You’ve decided to reach out and get help for you or your child. You’ve made the decision to see a therapist or a psychologist. Making that decision is a huge first step.
But then what? How do you know if the person you’ve selected is the RIGHT one for you or your child?
Finding the right provider, be it a therapist, psychologist, or coach, is one of the most important parts of the process.
The idea for this post came after a conversation with a friend regarding an experience her daughter had with a therapist. The pre-teen had seen someone for an issue and really liked her. That issue was resolved. Some time later, her mother thought it might be beneficial to see the therapist again in relation to a new development. The child met with the therapist but did not feel the same connection. In fact, she felt judged by the therapist.
The conversation got me thinking.
When you choose to work with someone to help you through your problems, past, and concerns, it is so important to make sure that you find the person that is right for you. Getting recommendations is great but it doesn’t mean that that person will be the best fit to help you or your child.
When my daughter was at the height of her health problems and having a hard time managing her chronic pain as well as missing school, I decided that it would be in her best interest to find someone to help teach her to manage her pain and anxiety. A therapist was recommended to us. My daughter was 9 at the time and had been experiencing health problems for two years. From the outset, she had resistance to going but, ultimately, agreed to go. Almost immediately, she kept saying she didn’t like the therapist. She would cry before and after the appointments and didn’t want to go in alone. She didn’t understand why the therapist was asking about things unrelated to what she had been experiencing.
During this time, my daughter was required to have her tonsils removed along with two other procedures. I’d made an appointment with the therapist for ten days after the surgery, thinking she would be recovered by that time. She wasn’t. Trying to get her into and out of the car was horrible. She cried the whole appointment and refused to talk because her throat was in pain. I recall the moment the therapist told my daughter that she should have been healed. She also told her that if she did not talk to her that day, she was going to make her come back later in the week! She was nine! I was shocked. We left the office that day and never returned. I finally was able to see what my daughter had been trying to tell me. What I thought was her resistance to therapy was really her resistance to that therapist.
Subsequently, my daughter agreed to allow me to find someone who focused on children with chronic pain, which I did. She developed an amazing relationship with that therapist, who was doing her fellowship and only available for a limited time. The therapist who replaced her was amazing. The next one, not so much – she was similar to the initial therapist and my daughter shut down again. At the age of eleven, my daughter learned to have the hard conversation of telling the therapist that she didn’t think they were a good fit.
We ultimately found a different practice. My daughter has now been seeing a therapist with whom she has an amazing connection and she speaks freely with her, without me in the room, and even schedules her own appointments! It’s amazing what finding the right person to help you can do.

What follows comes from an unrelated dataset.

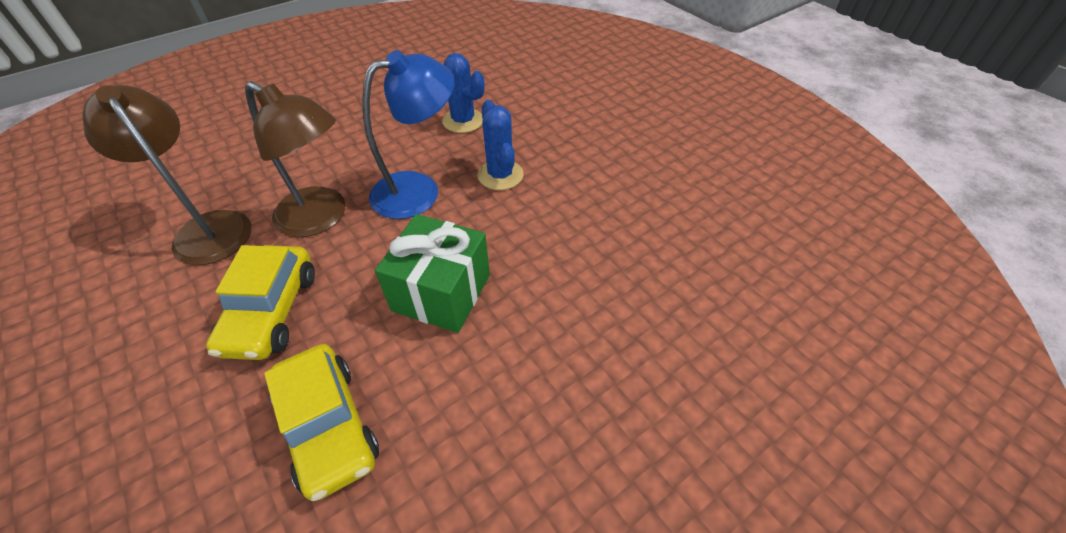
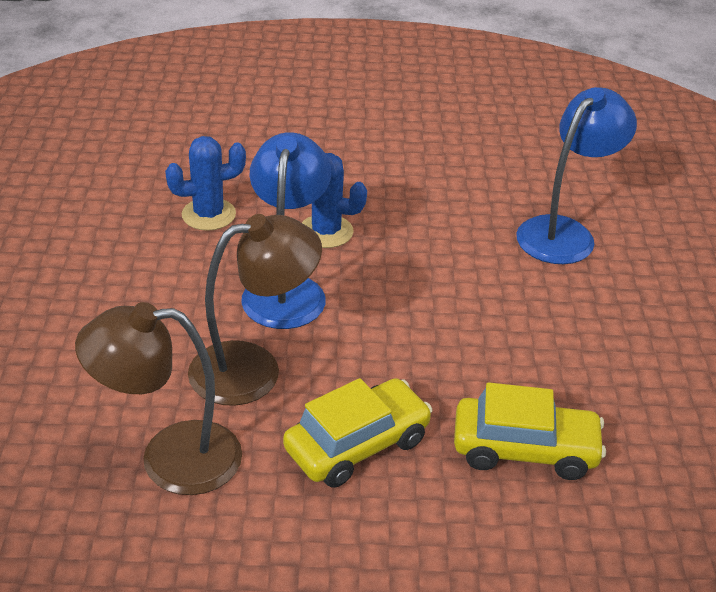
camera: 55 degrees left, 10 degrees down
yellow car [206,245,315,360] -> yellow car turned 75 degrees counterclockwise [283,378,432,488]
green gift [375,214,490,333] -> none
none -> blue lamp [516,87,637,264]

When looking for a therapist, psychologist or even a coach, there are several things to consider:
1. Connection
My oldest daughter calls this the “Vibe”. Being able to connect with the person to whom you are expressing your deepest thoughts and feelings is important. While a therapist, psychologist, or coach is not going to be your best friend, if you are not comfortable talking to them and opening up, it will be hard to obtain the benefit of the relationship and each session.
Having experienced and witnessed good relationships and not-so-good ones, the difference is huge.

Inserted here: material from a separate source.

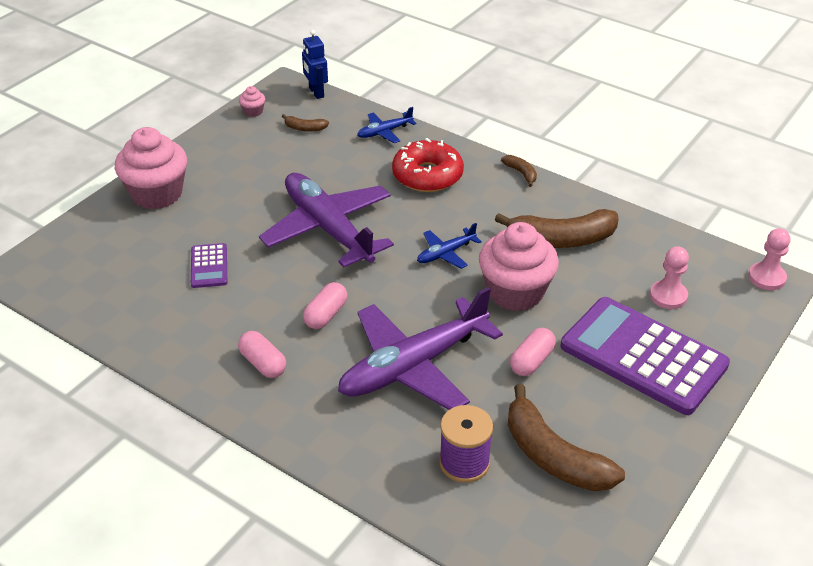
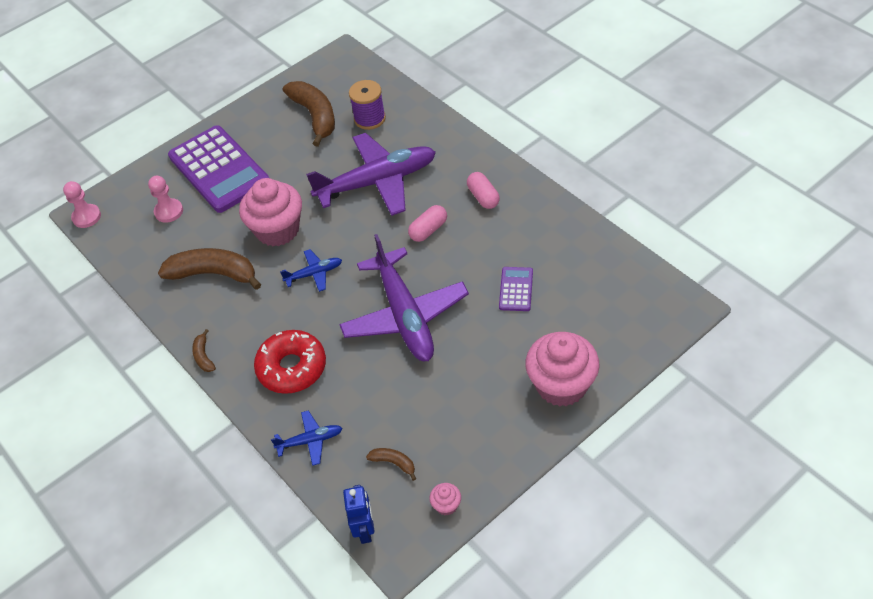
camera: 160 degrees left, 10 degrees up
pink capsule [510,328,556,376] -> none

Trust your instinct on this one. If you are looking for someone for yourself, ask whether you feel like you can connect with this person. Do they understand you? Do you feel like you are being judged?
If it is for your child, the same questions apply but listen and really hear what your child is saying about the person. If your child continues to complain and fight you, listen to him. It may be that the therapist and your child just don’t “vibe.”
2. What do you want to get out of your sessions?
There are therapists who will listen and nod. There are others who will question you and call you out on your “stuff”. Are you looking for someone to agree with what you are saying? Or are you looking for someone to be honest about things you have done or haven’t done?
Personally, I prefer a therapist who has no problems telling me that I need to change or take responsibility for my actions. (The only thing good to come from my daughter’s first therapist was her referral to mine!) But that’s me. I know people who are simply looking for someone who they can rant to and who will listen – a step up from a friend. Both of these types of therapists serve a purpose.
Knowing what you want and asking a potential provider questions related to what you want can help you select the person who is right for your needs and wants.
3. The Atmosphere of the Room
In today’s virtual world, this may not be necessary, BUT it is important for in-person visits. What does the office look like? Is it comforting? Is it clinical? Are you comfortable in the room? If you are comfortable sitting (or lying down), in the place where you will be spending an hour of your day, will you be comfortable discussing what brought you there in the first place?
If the therapist is for your child, consider your child’s age. An elementary school student will likely feel comfortable in an environment where there are games and smaller furniture. A teen may be more willing to talk in a big comfy chair.
Whatever your reasons for seeking help, the right person and environment can make all the difference!